Transcribed page contents:
=-=-=

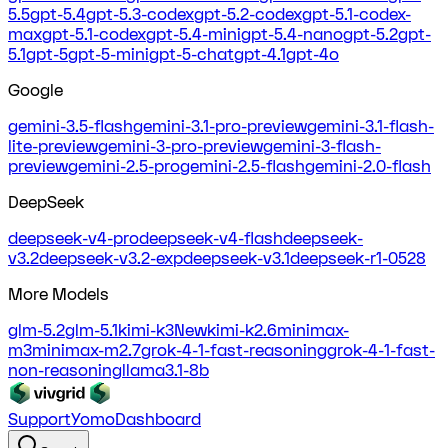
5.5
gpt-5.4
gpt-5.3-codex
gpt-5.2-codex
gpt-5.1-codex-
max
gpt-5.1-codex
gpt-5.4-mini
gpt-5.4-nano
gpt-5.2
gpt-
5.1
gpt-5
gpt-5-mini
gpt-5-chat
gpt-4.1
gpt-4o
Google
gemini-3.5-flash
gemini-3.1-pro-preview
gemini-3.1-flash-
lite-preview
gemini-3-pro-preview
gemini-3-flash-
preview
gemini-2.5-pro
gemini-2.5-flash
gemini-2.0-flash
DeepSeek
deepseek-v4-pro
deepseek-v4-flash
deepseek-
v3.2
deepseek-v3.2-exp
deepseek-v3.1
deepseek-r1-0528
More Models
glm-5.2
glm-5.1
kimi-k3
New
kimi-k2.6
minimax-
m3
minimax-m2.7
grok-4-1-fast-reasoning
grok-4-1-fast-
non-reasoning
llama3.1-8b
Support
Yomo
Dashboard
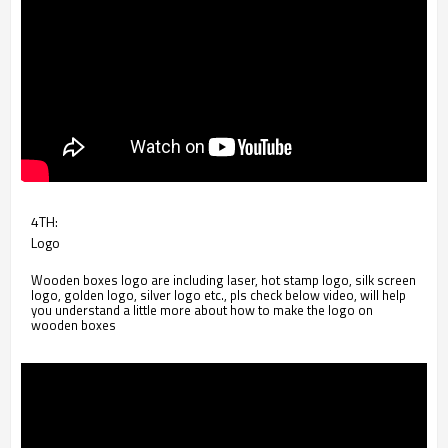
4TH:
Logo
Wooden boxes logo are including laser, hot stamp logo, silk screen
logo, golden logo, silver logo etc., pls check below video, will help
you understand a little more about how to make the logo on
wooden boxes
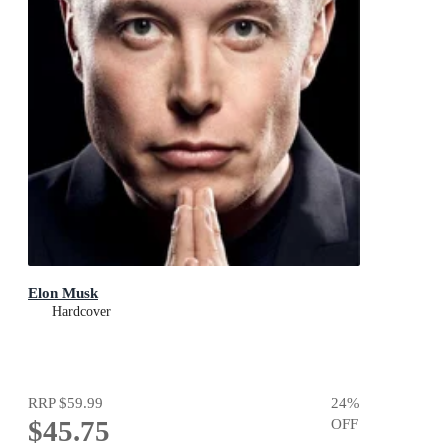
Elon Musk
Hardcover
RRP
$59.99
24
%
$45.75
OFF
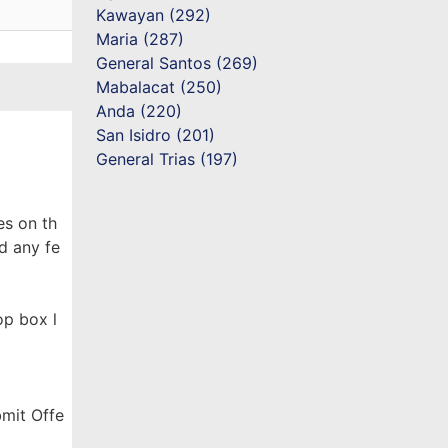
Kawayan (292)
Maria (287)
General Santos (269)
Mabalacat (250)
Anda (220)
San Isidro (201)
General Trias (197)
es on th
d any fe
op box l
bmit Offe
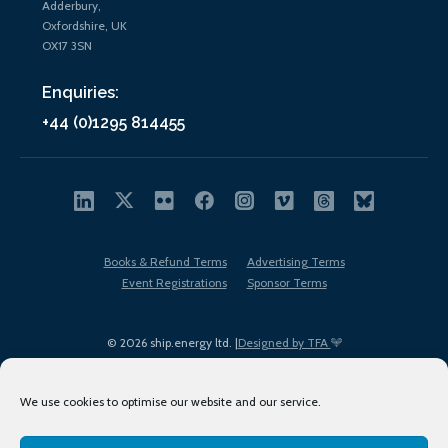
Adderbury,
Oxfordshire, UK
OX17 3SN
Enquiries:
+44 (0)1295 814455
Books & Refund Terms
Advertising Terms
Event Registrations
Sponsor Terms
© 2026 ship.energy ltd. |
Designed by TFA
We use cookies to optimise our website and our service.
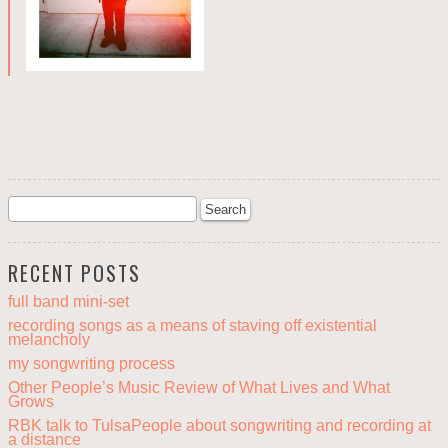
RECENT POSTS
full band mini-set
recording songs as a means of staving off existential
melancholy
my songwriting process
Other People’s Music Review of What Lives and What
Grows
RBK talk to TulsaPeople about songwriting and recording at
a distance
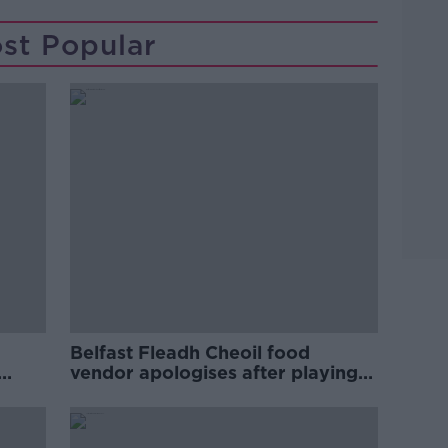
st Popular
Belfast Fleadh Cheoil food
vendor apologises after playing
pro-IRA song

=-=-=

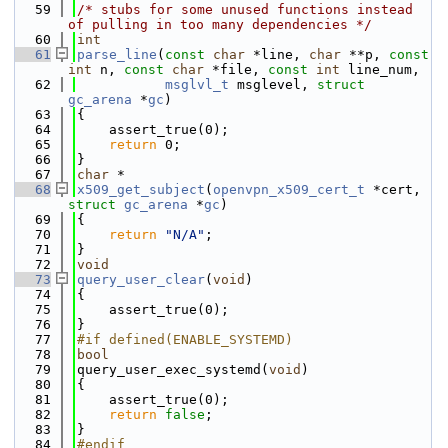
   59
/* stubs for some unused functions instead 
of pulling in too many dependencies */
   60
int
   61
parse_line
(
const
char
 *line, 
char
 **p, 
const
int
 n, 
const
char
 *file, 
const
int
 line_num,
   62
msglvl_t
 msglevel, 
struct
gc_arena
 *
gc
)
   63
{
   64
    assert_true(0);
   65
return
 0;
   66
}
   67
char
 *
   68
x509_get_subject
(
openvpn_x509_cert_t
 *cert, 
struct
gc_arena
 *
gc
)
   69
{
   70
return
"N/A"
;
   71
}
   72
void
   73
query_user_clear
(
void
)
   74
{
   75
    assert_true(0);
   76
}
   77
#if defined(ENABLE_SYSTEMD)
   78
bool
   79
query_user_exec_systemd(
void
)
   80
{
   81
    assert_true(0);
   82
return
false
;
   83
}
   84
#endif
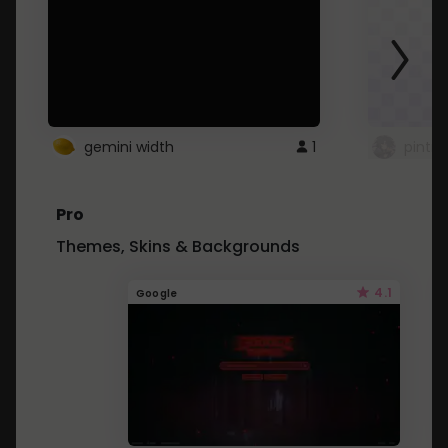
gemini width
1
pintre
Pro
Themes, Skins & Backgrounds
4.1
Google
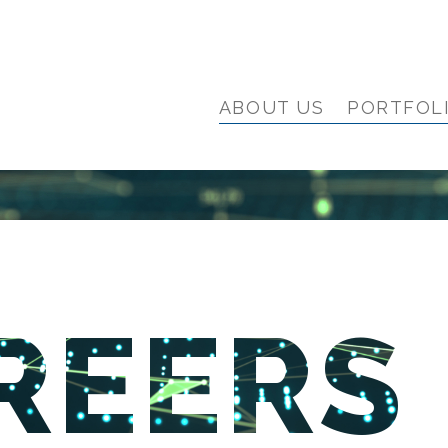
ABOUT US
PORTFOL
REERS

=-=-=

WHAT YOU WILL DO:
Going by the entries above, repeat exactly the lines that start at the line with "RECENT POSTS" and go on through the line with "pro-IRA song". Pictures are not part of the copy.

ANSWER FOR THIS EXERCISE:
RECENT POSTS
full band mini-set
recording songs as a means of staving off existential
melancholy
my songwriting process
Other People’s Music Review of What Lives and What
Grows
RBK talk to TulsaPeople about songwriting and recording at
a distance
st Popular
Belfast Fleadh Cheoil food
vendor apologises after playing
pro-IRA song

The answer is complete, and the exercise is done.